• [Passage shown]:
+ + + + +

I’m returning to Edinburgh from a conference in Liverpool. It’s always a pleasant location for events because coming from Merseyside as I do, I’m quite familiar with the city centre and I can sometimes act as a bit of a guide for other conference-goers, showing them the best the city has to offer in the way of pubs and eateries.

Over the last couple of years, that warm familiarity has turned cold.

I left Merseyside for Edinburgh in September 2007. At that time, Liverpool had been designated one of the European Capitals of Culture for 2008, and it was a turbulent time for the city. Money was pouring in from the European Commission, and there were hopes from some that the benefits of this investment would be seen by ordinary Liverpudlians. Instead, the changes that I see indicate a corporate capture not only of large parts of the city centre geography, but also of our culture itself.

There was a master plan. Ten years ago, if you were asked to stand in the exact spot which marked the city centre, you would probably have stood somewhere between Lime Street and Liverpool Central Station, perhaps somewhere near Lewis’, the locally-owned (and now-closed) department store. The planners for the Capital of Culture moved the city centre about three quarters of a mile to the south-west of that location by building attractions in that part of town. The only problem was that their plan involved knocking down cultural quarters of the city.

There used to be a somewhat run-down building called Quiggins. Quiggins was a big indoor marketplace for alternative culture, not entirely unlike Camden Market. Local traders, some of whom had been running stalls since the building had opened 30 years previously, played a key role in the culture of the city. When the city planned to take the building and flatten it, 150,000 people signed a petition to stop them. I was one of them, and I remember what I said at the time to the people on the stall – “We should be celebrating our own culture, not having culture imposed on us from outside.” What stands in the area now is a large Debenhams, a huge John Lewis, an Apple Store, and outlets for countless other national and international brands.

This story will be familiar to people in towns across the country. Councils who balk at the thought of performing Compulsory Purchase Orders on empty houses, so they can be put to use again for the benefit of the people, are only too happy to push those same CPO’s through against local people’s wishes when it serves the needs of the capitalist class.

+ + + + +

• [Entries provided]:
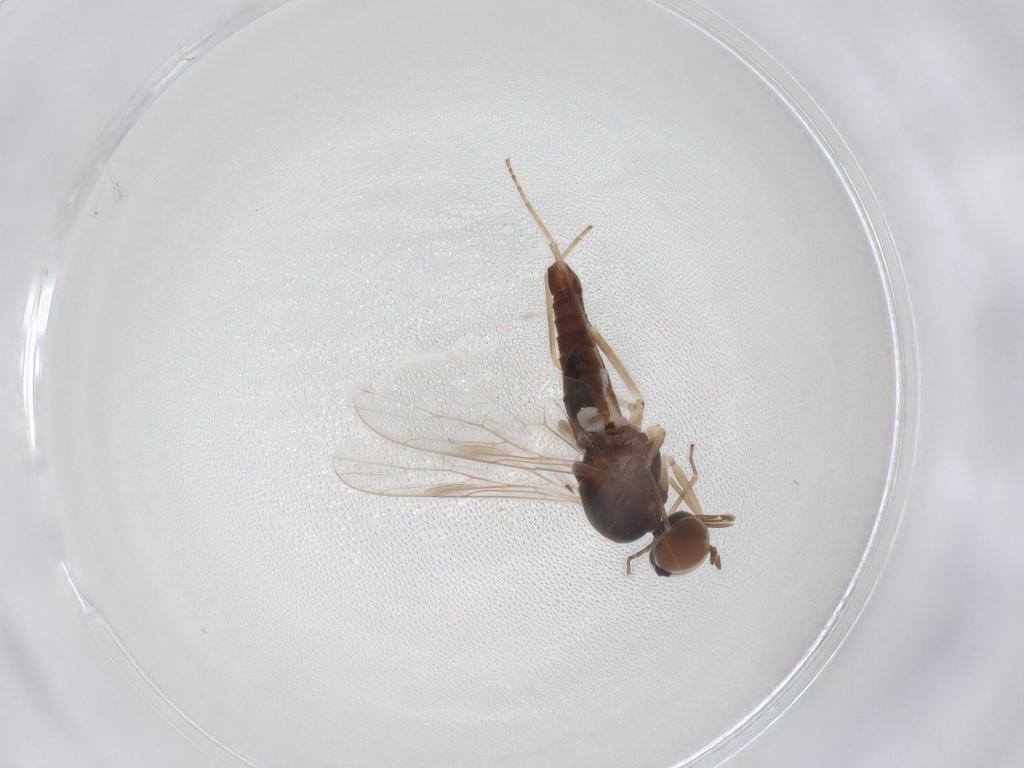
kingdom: Animalia
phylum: Arthropoda
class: Insecta
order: Diptera
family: Scenopinidae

+ + + + +

• [Instruction 1]: In the passage about Liverpool, how many people signed the petition to stop the city from flattening Quiggins?
• [Instruction 2]: Reproduce everything in the Liverpool passage from "There was a" down to "quarters of the city.".

• [Task response 1]: 150,000 people signed it.

• [Task response 2]:
There was a master plan. Ten years ago, if you were asked to stand in the exact spot which marked the city centre, you would probably have stood somewhere between Lime Street and Liverpool Central Station, perhaps somewhere near Lewis’, the locally-owned (and now-closed) department store. The planners for the Capital of Culture moved the city centre about three quarters of a mile to the south-west of that location by building attractions in that part of town. The only problem was that their plan involved knocking down cultural quarters of the city.